§ Extrait:
□ □ □ □ □

Dossiers Histoire

Massignon et le destin de l’arabisme savant

Massignon et le destin de l’arabisme savant

Au début des années 60, la terminologie restait plus nuancée et en même temps moins « fixée » que dans les décennies suivantes. On passait subrepticement de l’arabisme en tant que partie prenante de l’orientalisme, consacré au discernement des traits culturels spécifiques aux Arabes, et où l’on traitait encore du destin d’un peuple comme pouvant être un sujet non seulement d’érudition mais aussi d’une discipline scientifique, à l’arabisme en tant que connexion avec l’effervescence contemporaine qui animait alors le monde arabe.

Revenons en 1962. Le panarabisme était encore en pleine vigueur, bien que secoué par sa grande déroute avec la séparation de la Syrie et de l’Égypte, mettant fin à l’éphémère union entre les deux pays non limitrophes. Mais le cœur battait toujours de part et d’autre pour Nasser.

1962 est aussi l’année de l’indépendance de l’Algérie, mais également, à sa fin, de la mort de Louis Massignon, grand passionné du soufisme, salué dans les pages de L’Orient littéraire par l’ambassadeur de l’Espagne (toujours franquiste) à Beyrouth à l’époque, l’arabiste de renom Emilio García Gómez, comme le « dernier représentant de la génération des géants de l’orientalisme européen » et « le magicien scruté par une âme torturée, saccadée, logique et en même temps contradictoire », dans laquelle « des mines de spiritualité » débordaient de la science.

La consultation des articles éblouissants du supplément de cette période révèle leur souci de savoir comment l’orientalisme allait se poursuivre après la décolonisation et quelles mutations ou révisions étaient à prévoir. En même temps, l’équivoque de Massignon à propos de la question algérienne, son renvoi dos à dos des « deux terrorismes », celui des autochtones et celui des colons, n’était pas abordée directement.

Consulter ce petit trésor des archives du supplément levantin montre comment on pouvait passer, non pas sans raison, mais en jouissant encore d’une circulation reposante, d’une qualification à l’autre. Pour Henry Laoust, dans son requiem pour Massignon, ce dernier avait transité de l’orientalisme islamisant à devenir le premier « Islamologue » qui s’est attardé aussi bien sur les mouvements les plus marginaux que les plus centraux dans l’histoire de l’islam, produisant ainsi à propos de ce dernier une « étude en quelque sorte totale », à contre-courant de la tendance déplorée en milieu académique par Laoust au « cloisonnement souvent factice » entre spécialisations et facultés.

□ □ □ □ □

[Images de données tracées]

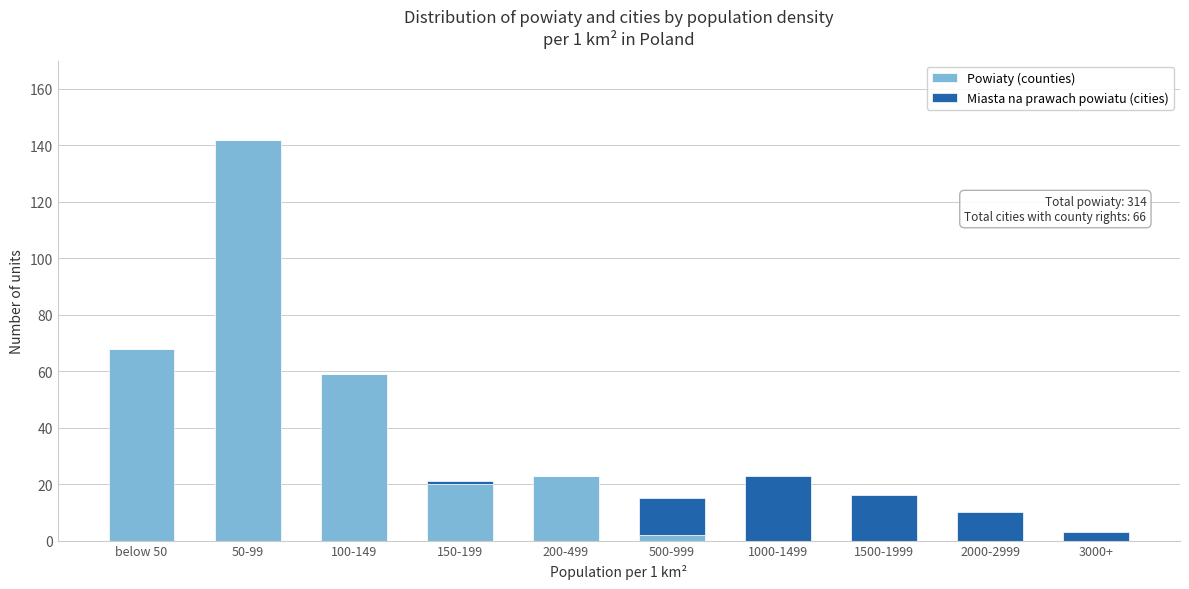

Reading left to right, transcribe the values for Powiaty (counties).

below 50=68	50-99=142	100-149=59	150-199=20	200-499=23	500-999=2	1000-1499=0	1500-1999=0	2000-2999=0	3000+=0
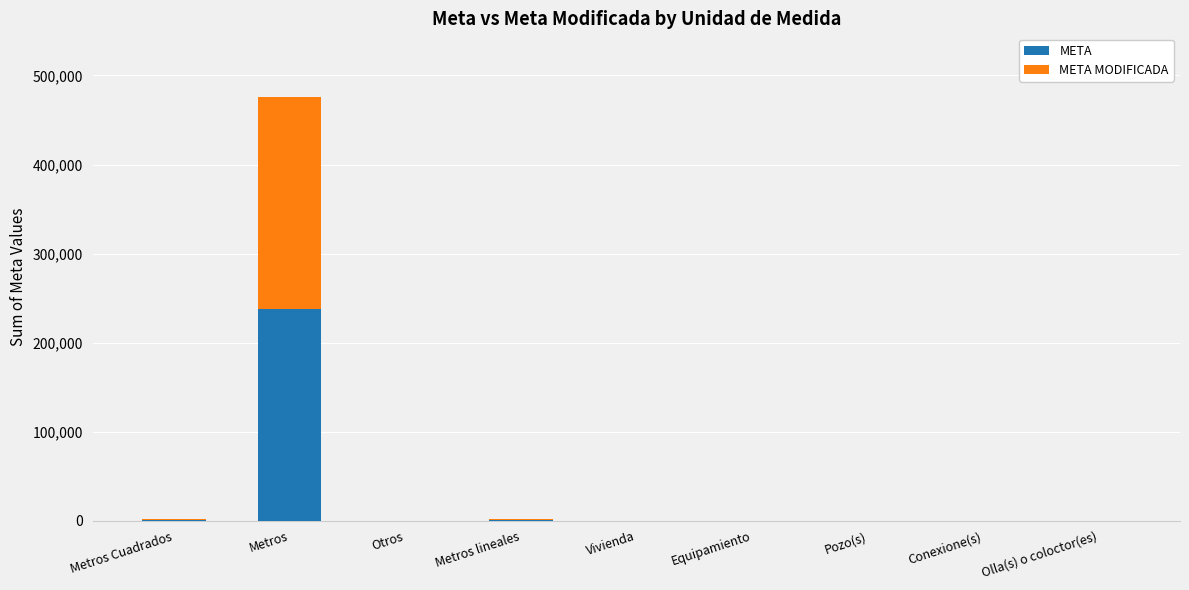

Which category has the highest value in the META series?

Metros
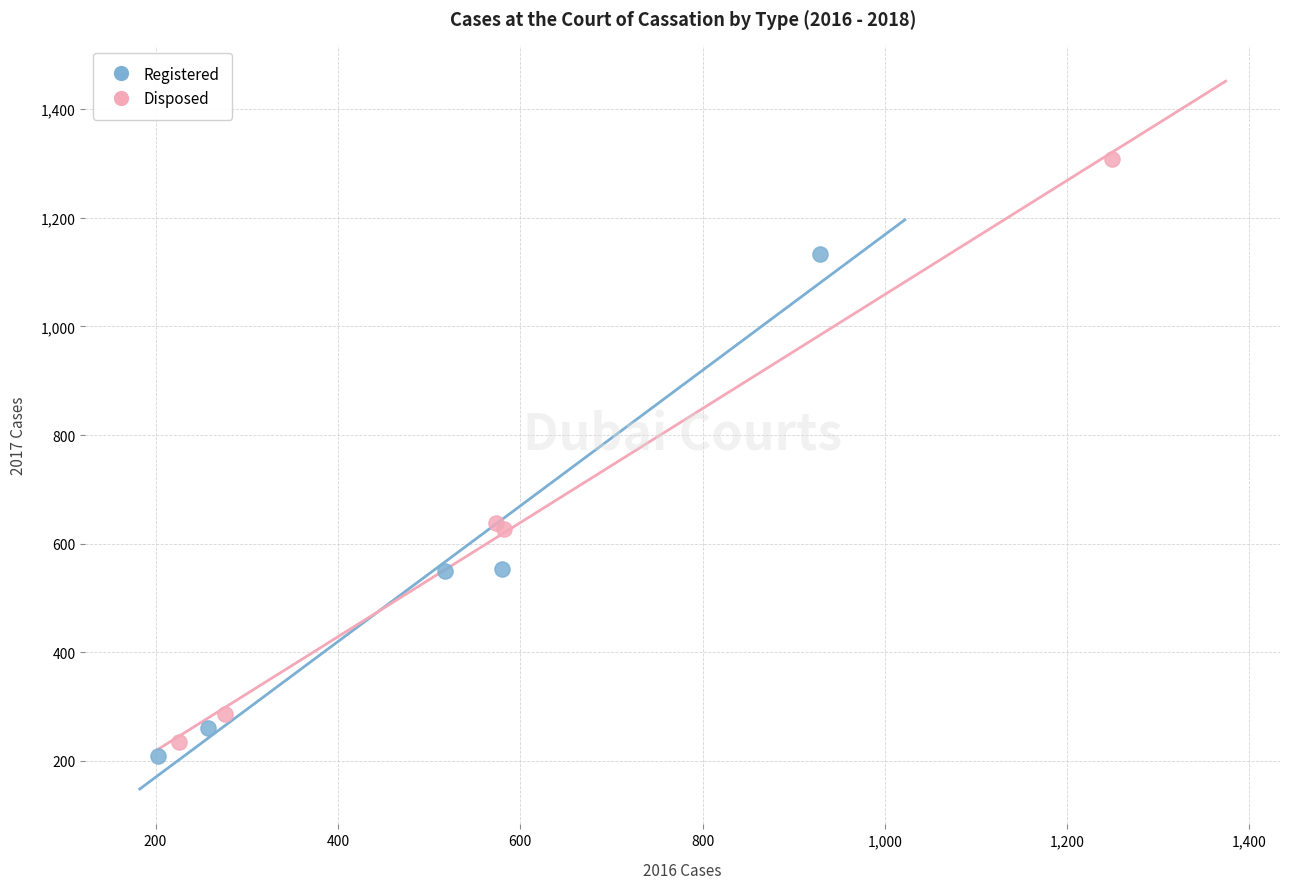

Which series has the largest Y range (max minus min)?

Disposed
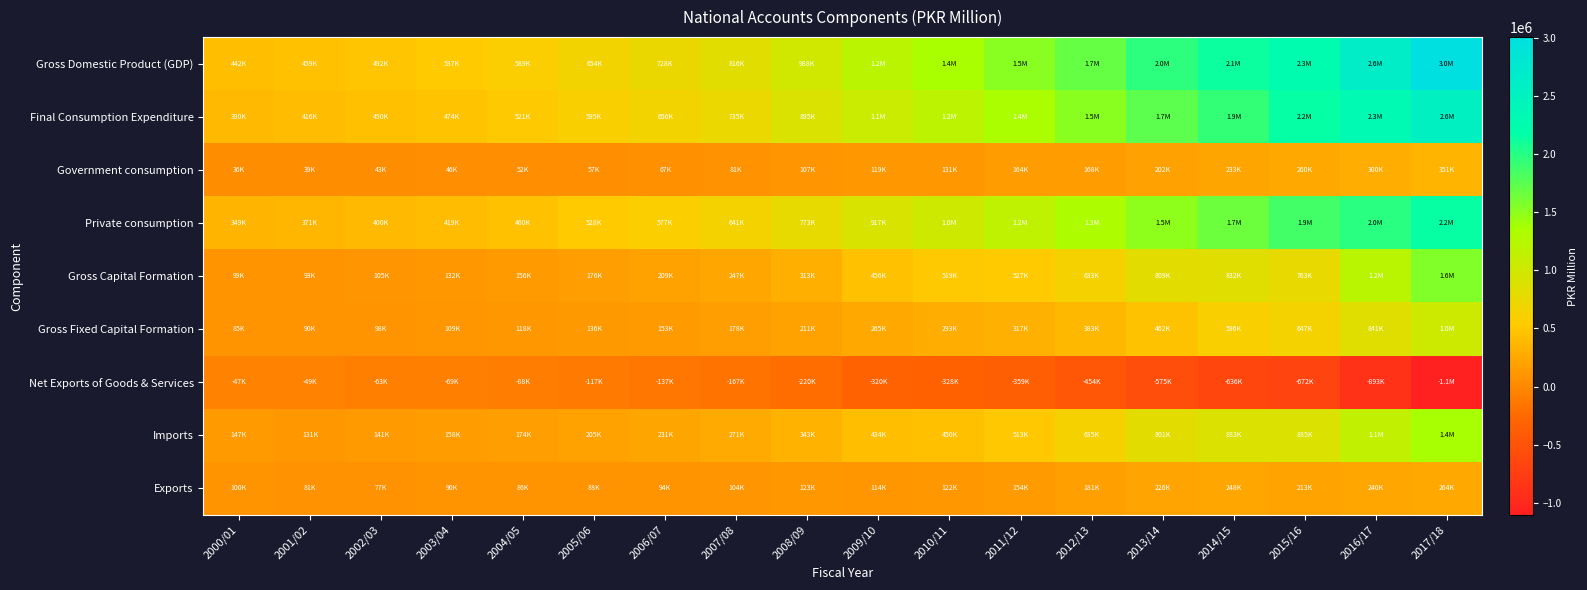

Reading right to left, transcribe all the data shown in this chart.

Gross Domestic Product (GDP): 2017/18=3007246	2016/17=2642595	2015/16=2253163	2014/15=2130150	2013/14=1964540	2012/13=1695011	2011/12=1527344	2010/11=1366954	2009/10=1192774	2008/09=988272	2007/08=815658	2006/07=727827	2005/06=654084	2004/05=589412	2003/04=536749	2002/03=492231	2001/02=459443	2000/01=441519
Final Consumption Expenditure: 2017/18=2555904	2016/17=2326851	2015/16=2161519	2014/15=1934046	2013/14=1730312	2012/13=1516129	2011/12=1359539	2010/11=1176030	2009/10=1056185	2008/09=895042	2007/08=735470	2006/07=656374	2005/06=595327	2004/05=521301	2003/04=473685	2002/03=450090	2001/02=415843	2000/01=390017
Government consumption: 2017/18=351264	2016/17=299852	2015/16=259704	2014/15=232532	2013/14=201915	2012/13=168407	2011/12=164370	2010/11=130917	2009/10=119189	2008/09=106527	2007/08=80663	2006/07=66949	2005/06=56794	2004/05=52453	2003/04=46397	2002/03=42652	2001/02=38586	2000/01=35785
Private consumption: 2017/18=2154072	2016/17=1980462	2015/16=1861157	2014/15=1662962	2013/14=1493375	2012/13=1318561	2011/12=1167861	2010/11=1022126	2009/10=916993	2008/09=772762	2007/08=641085	2006/07=576911	2005/06=527814	2004/05=459530	2003/04=419290	2002/03=400468	2001/02=371402	2000/01=348989
Gross Capital Formation: 2017/18=1556430	2016/17=1208672	2015/16=763416	2014/15=831983	2013/14=808758	2012/13=632601	2011/12=526889	2010/11=519268	2009/10=456489	2008/09=313029	2007/08=247272	2006/07=208779	2005/06=175633	2004/05=155907	2003/04=131671	2002/03=105383	2001/02=93019	2000/01=98649
Gross Fixed Capital Formation: 2017/18=1025648	2016/17=840693	2015/16=647294	2014/15=595823	2013/14=462013	2012/13=382972	2011/12=317185	2010/11=292730	2009/10=264888	2008/09=211039	2007/08=178446	2006/07=153337	2005/06=135532	2004/05=117539	2003/04=109181	2002/03=98073	2001/02=89889	2000/01=84751
Net Exports of Goods & Services: 2017/18=-1105088	2016/17=-892927	2015/16=-671773	2014/15=-635879	2013/14=-574531	2012/13=-453719	2011/12=-359084	2010/11=-328345	2009/10=-319900	2008/09=-219799	2007/08=-167084	2006/07=-137326	2005/06=-116876	2004/05=-87796	2003/04=-68607	2002/03=-63243	2001/02=-49420	2000/01=-47147
Imports: 2017/18=1369324	2016/17=1133319	2015/16=885111	2014/15=883444	2013/14=800552	2012/13=634899	2011/12=512948	2010/11=450059	2009/10=434198	2008/09=342536	2007/08=271291	2006/07=230893	2005/06=204828	2004/05=173754	2003/04=158151	2002/03=140522	2001/02=130912	2000/01=146757
Exports: 2017/18=264235	2016/17=240392	2015/16=213338	2014/15=247565	2013/14=226022	2012/13=181180	2011/12=153863	2010/11=121714	2009/10=114298	2008/09=122737	2007/08=104207	2006/07=93567	2005/06=87952	2004/05=85958	2003/04=89544	2002/03=77280	2001/02=81492	2000/01=99610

□ □ □ □ □

§ Consignes:
[1] Réduisez en liste le paragraphe de l'extrait qui commence par « Revenons en 1962 », en gardant ses faits principaux.
[2] Recopiez telle quelle la partie des entrées qui s'ouvre avec leur début et se clôt avec la ligne contenant « Reading right to », ces deux bornes comprises, en omettant les images.
L'extrait et les entrées sont deux documents distincts.

§ Réponses numérotées:
[1]
- En 1962, le panarabisme était encore en pleine vigueur.
- Il avait toutefois été secoué par sa grande déroute : la séparation de la Syrie et de l'Égypte, qui mit fin à l'éphémère union entre ces deux pays non limitrophes.
- De part et d'autre, le cœur battait toujours pour Nasser.

[2]
Reading left to right, transcribe the values for Powiaty (counties).

below 50=68	50-99=142	100-149=59	150-199=20	200-499=23	500-999=2	1000-1499=0	1500-1999=0	2000-2999=0	3000+=0

Which category has the highest value in the META series?

Metros

Which series has the largest Y range (max minus min)?

Disposed

Reading right to left, transcribe all the data shown in this chart.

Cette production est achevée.